Tips on Recognizing Tight Cases

To help better identify tight cases you may see on APDA, here are some tips on recognizing tight cases.  Keep in mind that this is obviously not an all inclusive list; something not on it can still very well be tight, and likewise, if a case you hear fills one of the categories described below that alone doesn’t make it tight.

The first type of case that is potentially worthy of a tight call is if the case is a “tool in the toolbox” case.  What this means is if gov is proposing a case in which they are simply proposing an option be made available in addition to the status quo.  A symbolic example of this could be “In the status quo actor X must perform action Y.  We say give actor X the option to perform action Y or action Z.”  Cases in which gov is simply proposing an option be made available are usually strong and frequently tight, because if the new option is bad then gov still has the status quo to fall back on, meaning opp needs to prove the option itself is harmful.

The second type of cases that could possibly be tight are “actor” cases.  While these cases are usually fair game and are much less likely to be structurally tight than “tool in the toolbox” cases, since actors have specific obligations or beliefs there is often less room to debate about what an actor should do since it can be factually true that a certain action follows a certain obligation or belief.  For example, the case “You are an animal rights activist who believes that the use of animals against their will for human purposes is immoral.  However, you eat meat.  We say, you should become a vegetarian.” is tight since as someone who cares about animal rights, you should obviously act in a way that so obviously helps protect animal rights.

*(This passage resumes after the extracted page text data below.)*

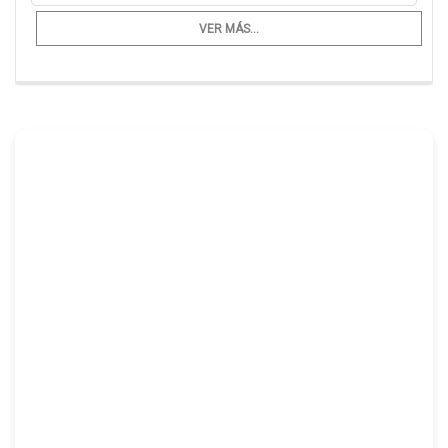
VER MÁS...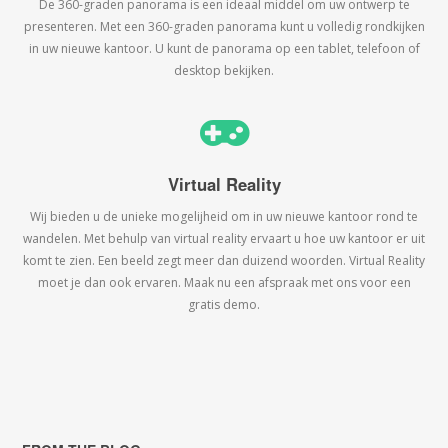
De 360-graden panorama is een ideaal middel om uw ontwerp te
presenteren. Met een 360-graden panorama kunt u volledig rondkijken
in uw nieuwe kantoor. U kunt de panorama op een tablet, telefoon of
desktop bekijken.
Virtual Reality
Wij bieden u de unieke mogelijheid om in uw nieuwe kantoor rond te
wandelen. Met behulp van virtual reality ervaart u hoe uw kantoor er uit
komt te zien. Een beeld zegt meer dan duizend woorden. Virtual Reality
moet je dan ook ervaren. Maak nu een afspraak met ons voor een
gratis demo.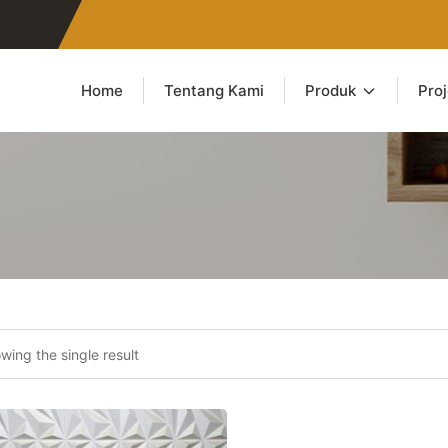
Home
Tentang Kami
Produk
Pro
wing the single result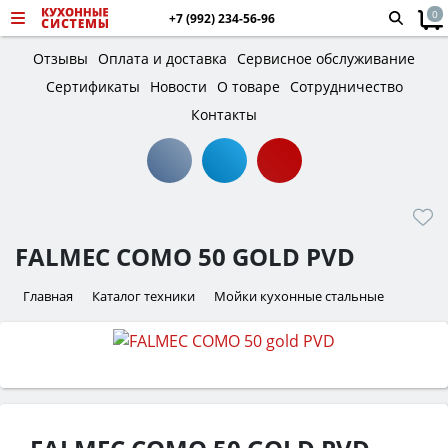
0
+7 (992) 234-56-96
Отзывы
Оплата и доставка
Сервисное обслуживание
Сертификаты
Новости
О товаре
Сотрудничество
Контакты
FALMEC COMO 50 GOLD PVD
Главная
Каталог техники
Мойки кухонные стальные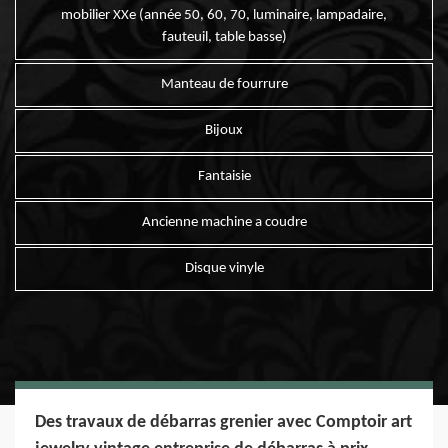
mobilier XXe (année 50, 60, 70, luminaire, lampadaire,
fauteuil, table basse)
Manteau de fourrure
Bijoux
Fantaisie
Ancienne machine a coudre
Disque vinyle
Des travaux de débarras grenier avec Comptoir art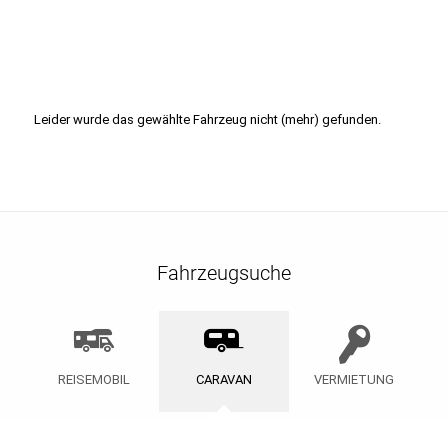
Leider wurde das gewählte Fahrzeug nicht (mehr) gefunden.
Fahrzeugsuche
REISEMOBIL
CARAVAN
VERMIETUNG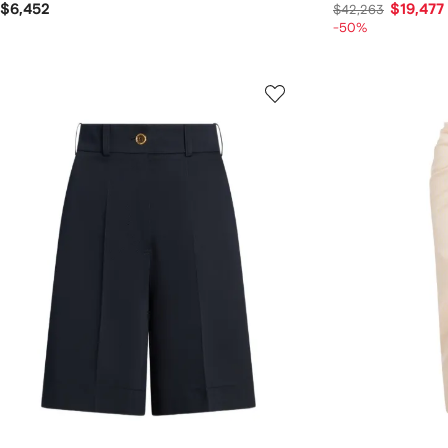
$6,452
$19,477
$42,263
-50%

A third category of cases that you should be on the lookout for are cases set in a book, a movie, a tv show, etc.  While many of these cases are genuinely open and interesting, since these cases tend to on-face sound more fun and interesting setting tight case ideas in a more interesting setting is a tactic frequently used by APDA debaters to be sneaky about their tight case ideas.  For example, the case “You are in the fictional world of the Harry Potter series and have the option to use a love potion on your crush at the Yule Ball.  We say, don’t use the love potion.” may sound fun and interesting, but the case might as well be “You are at a prom after party and have the option to use a date rape drug on your crush.  We say, don’t use the date rape drug.”

Closing Thoughts

While you should trust yourself and not be afraid to pull the trigger for a tight call if you truly cannot think of winnable arguments, the most important thing is not to look at tight calls as a way to shy away from making bold or unconventional claims as an opp team.  First, if you can effectively articulate a position that is counterintuitive to most people, you often will still win the round because rounds are decided by the quality of your arguments, not whether your arguments are “right”.  Second, ingenuity in arguments is usually rewarded in speaks; it is impressive to a judge if debaters stray from staple debate arguments and make them think about important issues in new ways.  Finally, it is flat-out good for debate.  Nobody enjoys debate rounds where the participants refuse to substantially engage with their opponents, and nobody enjoys debate rounds that feel like a waste of your time.  The beauty of debate is in its wide-ranging, nuanced, articulate, bold, creative arguments.  If you remember that, not only will you win many rounds, but you will always remember why you do debate.